Pour son édition 2016, les experts de l’OIT ont choisi d’insister sur l’extrême difficulté à atteindre l’objectif d’éradication de la pauvreté. En septembre 2015, les Nations unies ont adopté le nouvel agenda de développement durable avec dix-sept buts dont le premier est de la faire disparaître d’ici à 2030. « Si nous prenons au sérieux ce programme de développement durable, si nous voulons mettre un terme au fléau de la pauvreté qui se transmet de génération en génération, alors nous devons mettre en l’accent sur la qualité des emplois dans tous les pays », estime Guy Ryder, le directeur général de l’organisation.

Comment alors ne pas compromettre les efforts déjà réalisés, qui ont permis entre 1990 et 2015 de réduire de moitié le taux de personnes vivant avec moins de 3,10 dollars par jour (2,75 euros) ? En 2016, estime l’OIT, près de deux milliards de personnes sont dans cette situation, ce qui représente quelque 36 % de la population totale des pays émergents et en développement. Au cours de la même période, l’extrême pauvreté – les personnes vivant avec moins de 1,25 dollar (0,9 euro) par jour – a fortement reculé aussi pour ne toucher, en 2012, que 15 % de la population de ces pays.

Selon les auteurs du rapport, près de dix mille milliards de dollars (8 900 milliards d’euros) seraient nécessaires pour éradiquer la pauvreté. « Cela représente quelque 600 milliards par an de transferts sociaux, de pensions et d’aides, ce qui n’est absolument pas réaliste, explique Raymond Torres, conseiller spécial de l’OIT sur les questions économiques et sociales et responsable du rapport.
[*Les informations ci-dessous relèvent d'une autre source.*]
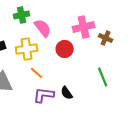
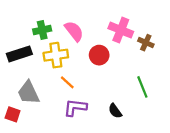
green cross: (22, 15) -> (42, 30), moved
pink cross: (84, 27) -> (121, 30), turned 35
black semicircle: (67, 93) -> (115, 111), moved

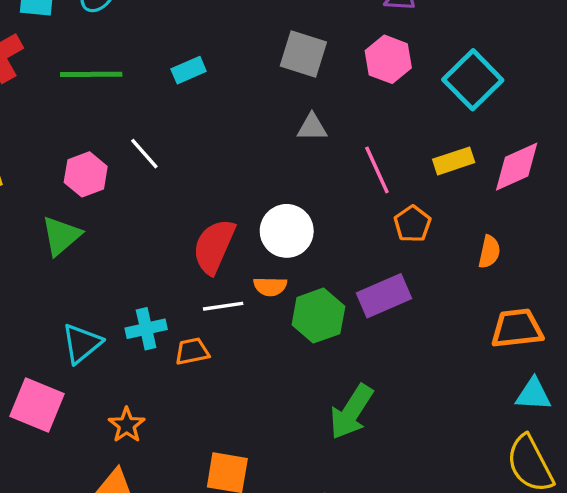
Il faut donc miser sur le travail et des emplois de qualité. »

Les politiques sociales ne sont pour autant pas à délaisser pour faire reculer la pauvreté. Les programmes ciblés, comme au Brésil ou au Chili, à destination des familles les plus démunies, ont porté leurs fruits. En Ethiopie, par exemple, le taux très élevé de pauvreté a diminué de 87 % en 1999 à 67,7 % en 2012. Des programmes de mise en place d’une protection sociale et de développement rural – la pauvreté se concentre dans le monde rural trop souvent délaissé dans les programmes d’aide – ont été mis en œuvre alors que le taux de croissance du PIB était de 6,3 % par an en moyenne sur cette période.

Les jeunes ont plus de risques d’être pauvres

Banderole "Génération précaire", lors d’une journée de mobilisation contre le projet de loi travail à Paris. Selon l’OIT, les jeunes sont plus victimes de la pauvreté que les personnes âgées. | Xavier POPY/REA

Dans le même temps, alors que l’Angola bénéficiait d’un taux de croissance moyen supérieur, 6,6 %, le recul de la pauvreté a été moindre dans ce pays, de 54,4 % en 1999 à 53,3 % en 2012. « Quand la croissance et l’activité économique repose sur un socle trop étroit, l’exploitation et l’exportation des matières premières, cela ne profite pas aux plus pauvres, explique Raymond Torres. Dans certains pays, la croissance économique a même exacerbé la pauvreté. »

Le rapport souligne la responsabilité des plus riches, pays comme individus, dans la perpétuation de la pauvreté. « Dans un monde où les ressources sont limitées, comme les retombées de la croissance profitent davantage aux riches, la marge de manœuvre pour réduire la pauvreté s’en trouve limitée », écrivent les auteurs du rapport. Cela ne s’arrange pas : dans les pays développés, les 1 % les plus riches accaparaient 10, 7 % du revenu total, en 2013, contre 9,6 % en 2000.

Autre tendance forte soulignée par l’OIT, les jeunes sont plus victimes de la pauvreté que les personnes âgées. En fait, le risque de tomber dans la pauvreté a augmenté pour les catégories d’âge inférieur à 24 ans, alors qu’il est resté stable pour les plus âgés. Ainsi, dans l’Union européenne, ce risque est passé, pour les 16-24 ans, de 20 % en 2005 à 23,8 % en 2014, alors qu’il est resté stable à 22 % pour les plus de 55 ans. « Le chômage est bien sûr en cause, mais il faut y voir la précarisation des emplois, et les niveaux très faibles des premiers salaires, nettement inférieurs à ce qu’ils étaient il y a vingt ans », avance Raymond Torres.

D’où le refrain lancinant de l’OIT qui ne cesse de plaider en faveur de l’emploi décent, dans les pays développés comme les autres, et de la lutte contre le travail informel dans les régions en développement.